◆ Exercise objective
Can you carry on the email reply about ODBC drivers and AS/400 data from after its last sentence?

◆ Selected excerpt
......

Hi Thorbjørn,
You still need the ODBC driver. The JDBC driver is special because...
I'm not particularly interested in defending Microsoft technology, but
I'm not sure I get your point, other than I would agree that Java/JDBC is a
superior solution. You still need a JDBC driver as well. Do you commonly
make code changes to the JDBC driver, or is that really a code term for
"free"? There are other ODBC drivers available in addition to the one with
Client Access.
As to building the table on the AS/400, then using the ODBC driver with
SQL Server to copy the table to SQL Server for performance reasons:
Is this the fault of the database driver, the network or the database
itself?
None of the above. Sorry for not communicating more clearly. The
bugaboo was that the client had ended up with a system that had part of the
data on the AS/400 and the other part on SQL Server. The real solution was
to put everything in one database, but I didn't have that option, and had to
integrate with the existing system and schema. Doing distributed queries
with joins to multiple tables *in different databases* ( "different" here
meaning not just on another computer, but also on a completely different
DBMS ) was too expensive in terms of processing, regardless of which
database was the host.

......

◆ Given material

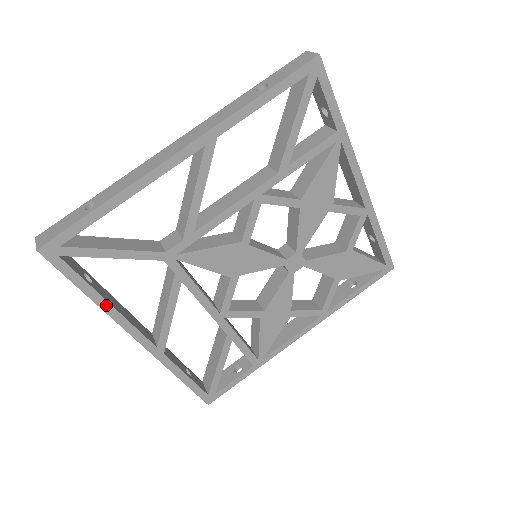
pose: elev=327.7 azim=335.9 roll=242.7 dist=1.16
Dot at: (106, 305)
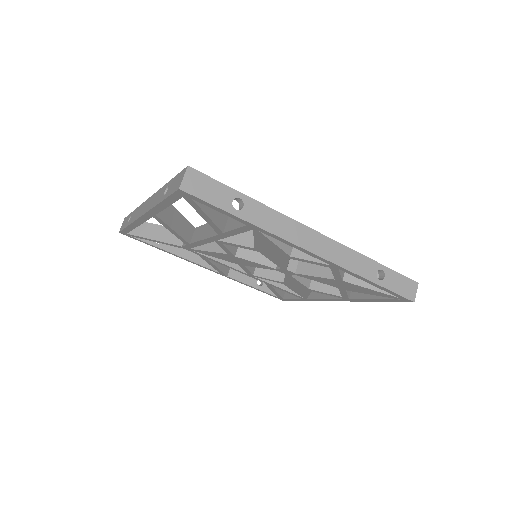
Dot at: (173, 254)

......

◆ Answer for the task
Because downstream processing eventually depended on data resident on
SQL Server, I moved the table from the AS/400/DB2 to SQL Server. However,
the initial data all came from the AS/400. I could get it built from SQL
Server by using the AS/400 ODBC driver with a distributed call. However, it
turned out to be far faster to continue building the table on the AS/400 and
then let SQL Server use ODBC for a copy of the single table.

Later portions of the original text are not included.